An experiment: defining success as enjoyment


Recently I’ve started to think of it like this . . . it is a space that exists somewhere in and around you. Or maybe it’s a thing that lives in that space - can’t say really. No, I think it’s the space itself. That feels quite important. All I can say is that it is there and sometimes there’s more space. When there’s more space there is room to move. A place where shadows take form. That’s when something comes. When there is more space there is light and warmth there. I haven’t seen these things with my own eyes so I don’t know what I’m talking about.

All I know is that sometimes there is less space. The space has gone or there isn’t enough space. That’s when nothing comes. That’s when it strangles. That’s when there is darkness there and a constricting dampness so cold you wouldn’t want to move, even if you could. You can’t move when there’s no space. That’s how it was last year. I’ve blogged it before, when many things died. Nothing came.

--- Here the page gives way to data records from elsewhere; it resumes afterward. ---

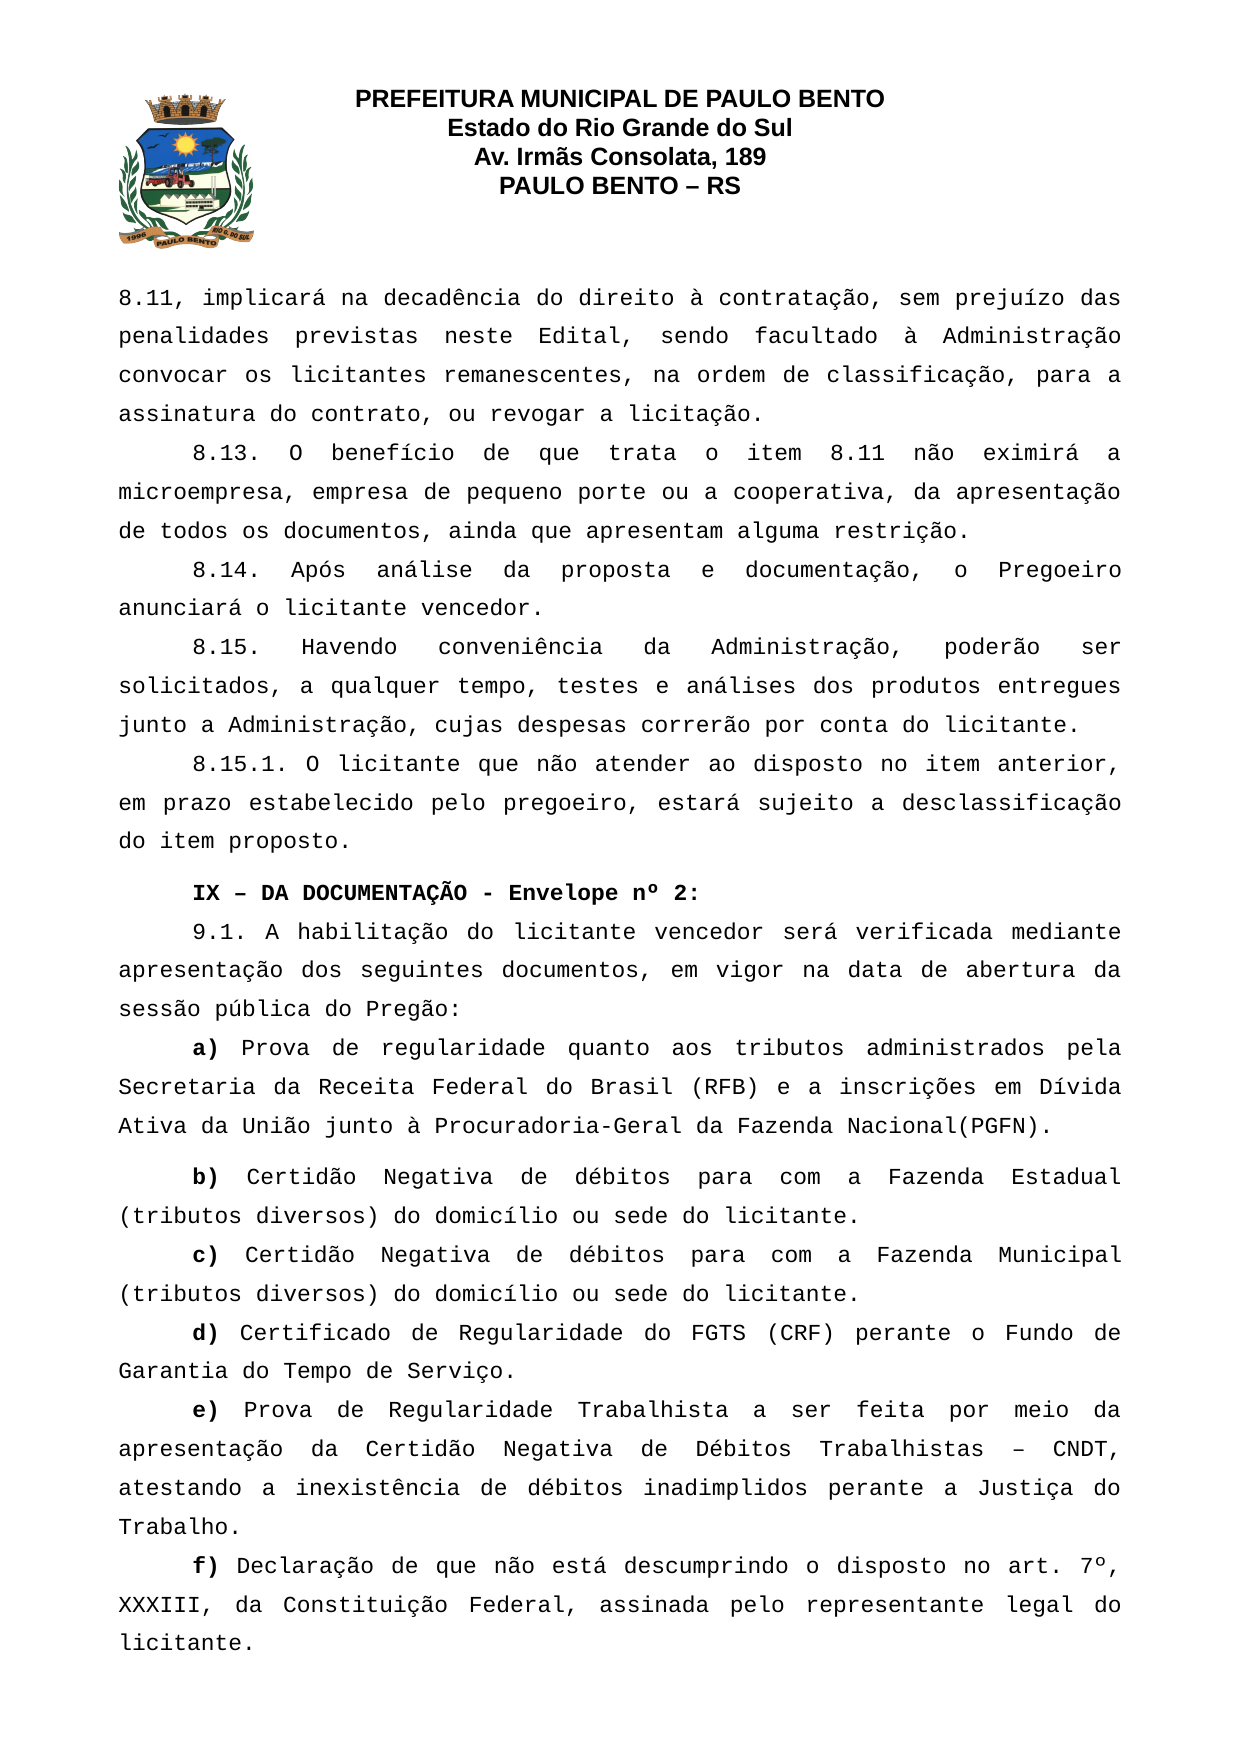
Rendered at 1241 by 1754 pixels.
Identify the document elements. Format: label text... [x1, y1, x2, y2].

text e) Prova de Regularidade Trabalhista a ser feita por meio da apresentação da Certidão Negativa de Débitos Trabalhistas – CNDT, atestando a inexistência de débitos inadimplidos perante a Justiça do Trabalho. [118, 1399, 1122, 1541]
text f) Declaração de que não está descumprindo o disposto no art. 7º, XXXIII, da Constituição Federal, assinada pelo representante legal do licitante. [118, 1554, 1122, 1658]
text 8.14. Após análise da proposta e documentação, o Pregoeiro anunciará o licitante vencedor. [118, 558, 1122, 623]
text 8.13. O benefício de que trata o item 8.11 não eximirá a microempresa, empresa de pequeno porte ou a cooperativa, da apresentação de todos os documentos, ainda que apresentam alguma restrição. [118, 441, 1122, 545]
text 8.11, implicará na decadência do direito à contratação, sem prejuízo das penalidades previstas neste Edital, sendo facultado à Administração convocar os licitantes remanescentes, na ordem de classificação, para a assinatura do contrato, ou revogar a licitação. [118, 286, 1122, 428]
text d) Certificado de Regularidade do FGTS (CRF) perante o Fundo de Garantia do Tempo de Serviço. [118, 1321, 1122, 1386]
text 8.15.1. O licitante que não atender ao disposto no item anterior, em prazo estabelecido pelo pregoeiro, estará sujeito a desclassificação do item proposto. [118, 752, 1122, 856]
picture [118, 93, 254, 249]
text b) Certidão Negativa de débitos para com a Fazenda Estadual (tributos diversos) do domicílio ou sede do licitante. [118, 1166, 1122, 1230]
text 9.1. A habilitação do licitante vencedor será verificada mediante apresentação dos seguintes documentos, em vigor na data de abertura da sessão pública do Pregão: [118, 920, 1122, 1024]
text c) Certidão Negativa de débitos para com a Fazenda Municipal (tributos diversos) do domicílio ou sede do licitante. [118, 1243, 1122, 1308]
text IX – DA DOCUMENTAÇÃO - Envelope nº 2: [118, 881, 1122, 907]
text a) Prova de regularidade quanto aos tributos administrados pela Secretaria da Receita Federal do Brasil (RFB) e a inscrições em Dívida Ativa da União junto à Procuradoria-Geral da Fazenda Nacional(PGFN). [118, 1037, 1122, 1140]
text 8.15. Havendo conveniência da Administração, poderão ser solicitados, a qualquer tempo, testes e análises dos produtos entregues junto a Administração, cujas despesas correrão por conta do licitante. [118, 636, 1122, 739]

This year is different. There is already more space there. It changes day to day. When there is space it is electricity and movement and dancing. That’s when something comes. Maybe a story or a verse or just noticing: the blobs of moss on the sloping roof or a glisten of raindrop on an early summer pear. Maybe a person passing in the road. Their story isn’t ripe and neither is the pear but it means something.

Here’s what I’ve noticed when the space grows:

Not caring about how good it is (that’s the most important one).
Not caring about publication – doing it for its own sake.
Reading a snatch of poetry from the shelves.
Staring at the sea.
Opening the dictionary at random, like the Bible.
Stopping everything and being still for a moment.
Recording the moment in the Momento app on miPhone (I’ve captured 22 so far).
Lying on grass looking at dizzy clouds.
Speaking aloud in unplanned words .
Giving it enough time, not rushing. Time and space.
Listening to music without words.
Meeting with certain people who love to talk about this shit.

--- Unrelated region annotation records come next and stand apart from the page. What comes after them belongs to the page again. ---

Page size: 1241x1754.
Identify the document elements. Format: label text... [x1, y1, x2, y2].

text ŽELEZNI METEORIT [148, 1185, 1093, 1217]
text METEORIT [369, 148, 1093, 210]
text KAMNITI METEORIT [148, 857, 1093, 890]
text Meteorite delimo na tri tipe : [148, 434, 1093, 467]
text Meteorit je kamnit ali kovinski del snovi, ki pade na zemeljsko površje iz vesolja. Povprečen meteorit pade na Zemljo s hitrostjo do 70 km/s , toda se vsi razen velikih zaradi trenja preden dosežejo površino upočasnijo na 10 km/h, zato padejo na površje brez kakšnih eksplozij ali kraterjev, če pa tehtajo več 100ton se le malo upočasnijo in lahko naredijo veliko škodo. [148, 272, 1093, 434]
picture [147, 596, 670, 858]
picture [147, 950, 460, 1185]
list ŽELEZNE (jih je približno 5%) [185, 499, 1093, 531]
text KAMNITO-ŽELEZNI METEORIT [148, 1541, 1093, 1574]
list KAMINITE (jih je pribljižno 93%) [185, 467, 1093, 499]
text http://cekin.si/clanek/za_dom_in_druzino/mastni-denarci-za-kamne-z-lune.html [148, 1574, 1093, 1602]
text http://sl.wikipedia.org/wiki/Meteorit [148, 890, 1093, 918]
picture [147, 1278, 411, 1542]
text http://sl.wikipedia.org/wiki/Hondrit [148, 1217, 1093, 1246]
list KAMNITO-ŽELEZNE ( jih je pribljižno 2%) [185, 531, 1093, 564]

Sorry if this doesn’t make sense. I’ve not seen these things with my own eyes and I’ve an inclination that it might be dangerous to talk about these matters in public, in daylight. I’m trying to define success as enjoyment. At the moment I’m loving it, so that is success. But that’s the scary part too, the dangerous precipice over which we shout victory.
If you know what I mean please say what works for you.

3 comments:

MorningAJ said...

Staring at the sea is how I make more space. When it's all too tight and there's nothing there (except the dark and the heavy and the restricted) I need the sea. Because that lets it out. Somehow.

DT said...

Trees - their form, their persistence and their ability to delight.

Frances Valente said...

What works for me is the darkness, space and time that is sometimes called insomnia. I used to feel that I would give anything just to be able to go to sleep. Now I live for those moments when I can't sleep as that is the time and place that all my stories live in.